Although through the influence of their progressive Queen the country had been opened to foreigners in 1882, and although missionaries had been there since 1884, the impression made upon the people as a whole was very slight, owing to the lack of newspapers and other means of appeal to the public, and though in the capital a few progressionists had begun to feel the need of reform, the nation as such was still in a kind of stupor under the baleful charm of the example of China, and the influence of her classics and her civilization.

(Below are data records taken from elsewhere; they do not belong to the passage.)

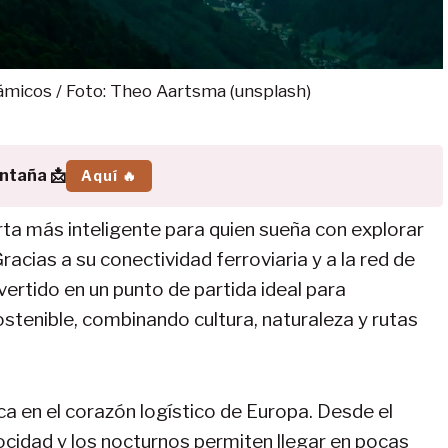
ámicos / Foto: Theo Aartsma (unsplash)
ontaña 📩
Aquí 🔥
rta más inteligente para quien sueña con explorar
acias a su conectividad ferroviaria y a la red de
ertido en un punto de partida ideal para
tenible, combinando cultura, naturaleza y rutas
ca en el corazón logístico de Europa. Desde el
locidad y los nocturnos permiten llegar en pocas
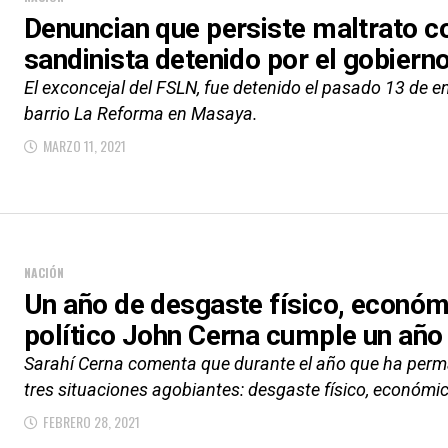
Denuncian que persiste maltrato c
sandinista detenido por el gobier
El exconcejal del FSLN, fue detenido el pasado 13 de e
barrio La Reforma en Masaya.
MARZO 11, 2021
NACIÓN
Un año de desgaste físico, económi
político John Cerna cumple un año 
Sarahí Cerna comenta que durante el año que ha perm
tres situaciones agobiantes: desgaste físico, económi
FEBRERO 28, 2021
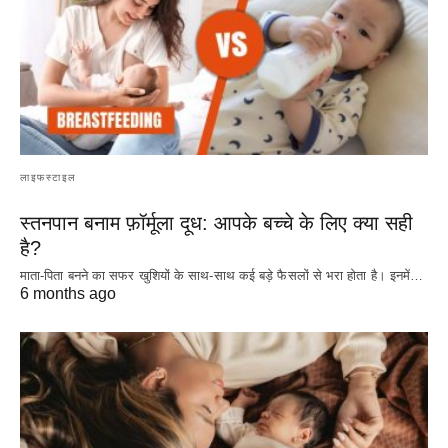
लाइफस्टाइल
स्तनपान बनाम फ़ॉर्मूला दूध: आपके बच्चे के लिए क्या सही
है?
माता-पिता बनने का सफर खुशियों के साथ-साथ कई बड़े फैसलों से भरा होता है। इनमें…
6 months ago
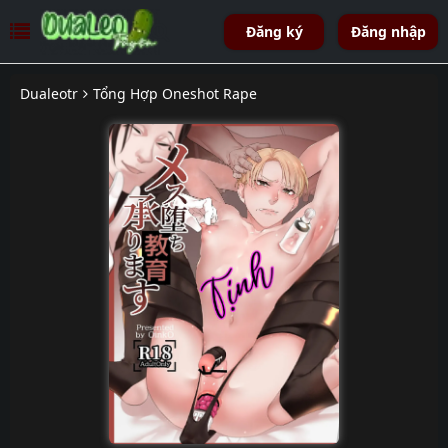
Đăng ký
Đăng nhập
Dualeotr
Tổng Hợp Oneshot Rape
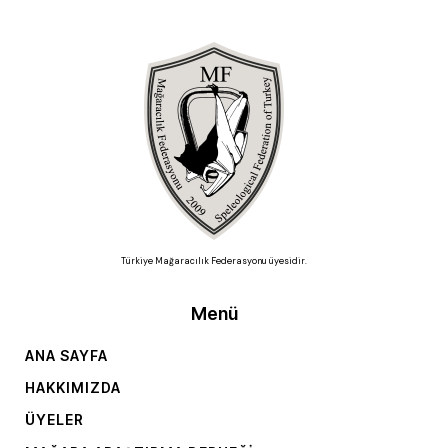
Türkiye Mağaracılık Federasyonu üyesidir.
Menü
ANA SAYFA
HAKKIMIZDA
ÜYELER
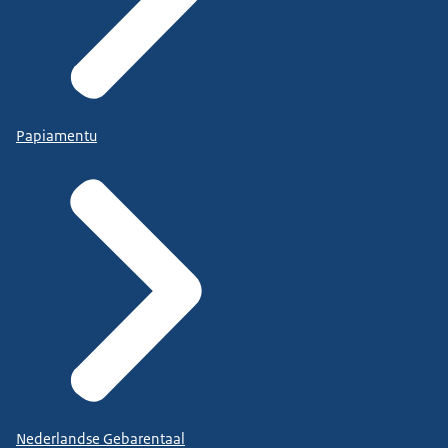
Papiamentu
Nederlandse Gebarentaal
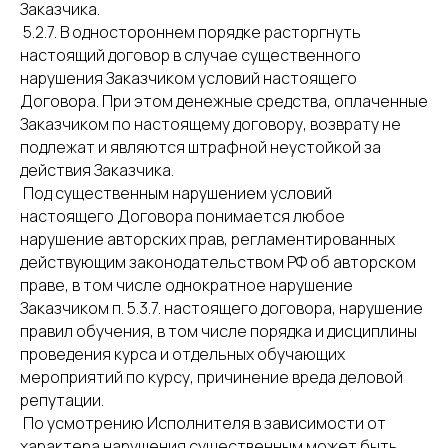
Заказчика.
5.2.7. В одностороннем порядке расторгнуть
настоящий договор в случае существенного
нарушения Заказчиком условий настоящего
Договора. При этом денежные средства, оплаченные
Заказчиком по настоящему договору, возврату не
подлежат и являются штрафной неустойкой за
действия Заказчика.
Под существенным нарушением условий
настоящего Договора понимается любое
нарушение авторских прав, регламентированных
действующим законодательством РФ об авторском
праве, в том числе однократное нарушение
Заказчиком п. 5.3.7. настоящего договора, нарушение
правил обучения, в том числе порядка и дисциплины
проведения курса и отдельных обучающих
мероприятий по курсу, причинение вреда деловой
репутации.
По усмотрению Исполнителя в зависимости от
характера нарушения существенным может быть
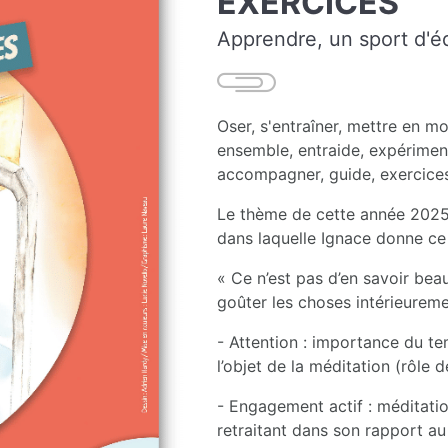
EXERCICES
Apprendre, un sport d'é
Oser, s'entraîner, mettre en mo
ensemble, entraide, expérimente
accompagner, guide, exercices s
Le thème de cette année 2025-2
dans laquelle Ignace donne ce 
« Ce n’est pas d’en savoir beau
goûter les choses intérieureme
- Attention : importance du te
l’objet de la méditation (rôle 
- Engagement actif : méditati
retraitant dans son rapport au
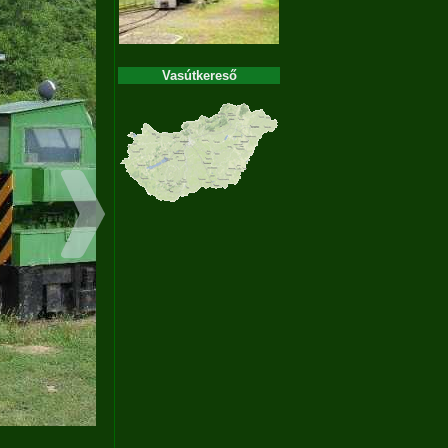
Vasútkereső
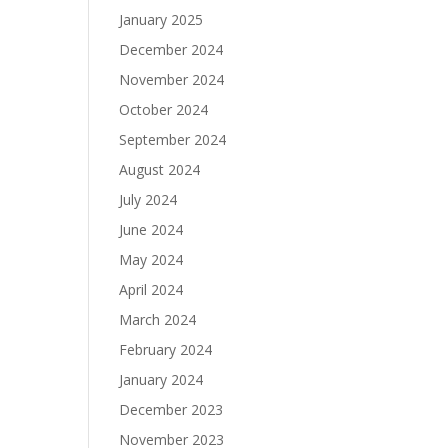
January 2025
December 2024
November 2024
October 2024
September 2024
August 2024
July 2024
June 2024
May 2024
April 2024
March 2024
February 2024
January 2024
December 2023
November 2023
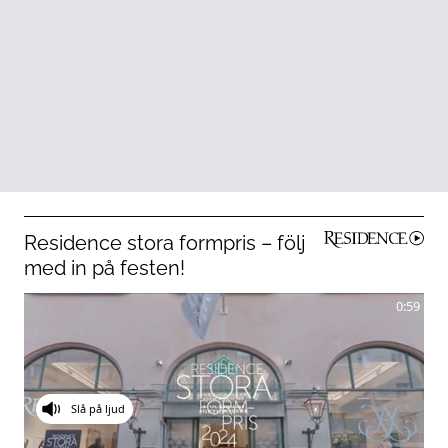
Residence stora formpris – följ
med in på festen!
0:59
Slå på ljud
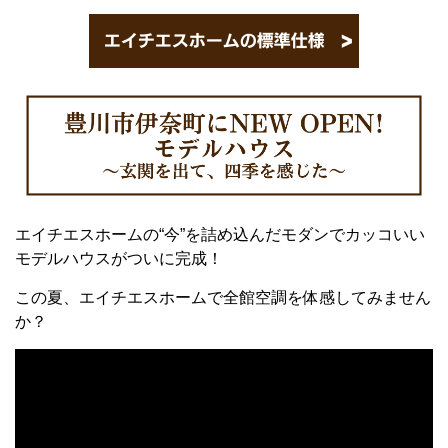
エイチエスホームの“今”を詰め込んだモダンでカッコいい
モデルハウスがついに完成！
この夏、エイチエスホームで全館空調を体感してみません
か？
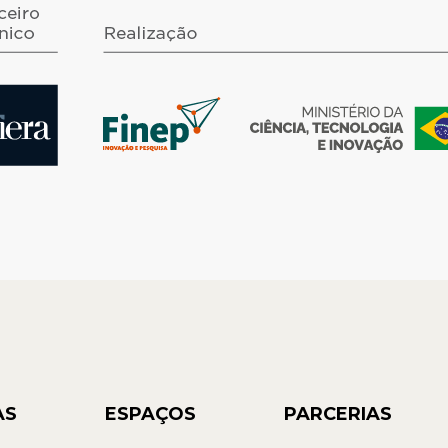
AS
ESPAÇOS
PARCERIAS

Shut up for long centuries in complete seclusion—even Japan had been open twenty years to the stimulating influences of the civilization of the West—still Korea in her belated “Morning Calm” slept on; while Japan had been up and catching her worms with the “Rising Sun,” and the first rude shock which startled her from this slumber and made her begin to look about was the defeat of China by her little neighbor.
Coincidentally with the rapid march of political events, the Gospel was making advances with constantly increasing momentum and where the Spirit of the Lord is there is liberty of thought and action, and to-day, stung into life by the sharp lash of adversity, Korea is awake, wide awake, to sleep no more, for her Macbeth has effectually murdered sleep.
The Koreans have been frequently spoken and written of as listless, dull, stupid, lazy, an inferior race; but I submit this has been said mainly by travellers who did not know them, or by those who were their enemies and had an object in making the world think them worthless, or by those who had contented themselves with looking merely on the surface and had not studied them with a wish to know them at their best. There is a certain excuse for these views, if one observes only the rough coolies in the ports or the idle worthless “boulevardiers” who lounge about the streets of Seoul, or live by sponging on the generosity of some relative better off than themselves. But such a class can be found almost anywhere, even among the most advanced European nations.
To the writer it seems that there is a close parallel between the Irishman and the Korean. Both are happy-go-lucky, improvident, impulsive, warm-hearted, hospitable, generous. Take either in the midst of his native bogs, untutored, without incentive—he is thoughtless, careless, dirty; drinking, smoking and gambling away his time with apparently little ambition for anything better. Remove this same man, be he Irishman of Great Britain, or Irishman of the East—Korea—place him in a stimulating environment, educate him, instil the principles of Protestant Christianity, give him a chance to make a good living, and a certainty that he may keep his own earnings, and you will not find a better citizen, a more brilliant scholar, a finer Christian. Look at the men of North Ireland and tell me if this is not so? Look at the Christian Korean, self-supporting, independent, sober, faithful, industrious, eager to study. Hear the testimony of the missionaries of all denominations.
Hear the testimony even of the foreign mining companies, who avow the Koreans are the best workmen of any nationality they have employed.
Hear the testimony of the American planters in Hawaii, who say that the Koreans are the best workmen, the most sober, well-behaved, cleanly, domestic, peaceful and thrifty they have ever used, far superior to the Japanese, who are quarrelsome and unstable—or even the Chinese.
Witness the young Koreans who have graduated from our American colleges and medical schools side by side with Americans, often carrying away the honors.
Let us keep these facts in mind and remember that if Korea has been caught in the toils and has allowed her country to be usurped, she was caught napping. The whole nation was still in the bogs, and twenty-five years behind the rest of the world, in a time when a thousand years is as one day and one day as a thousand years. When China, the Titan, found herself helpless in the hands of the new régime, what could be expected of little Korea when she suddenly awoke to find herself shut in a trap with a foreign army in her capital and foreign guns at her palace gates?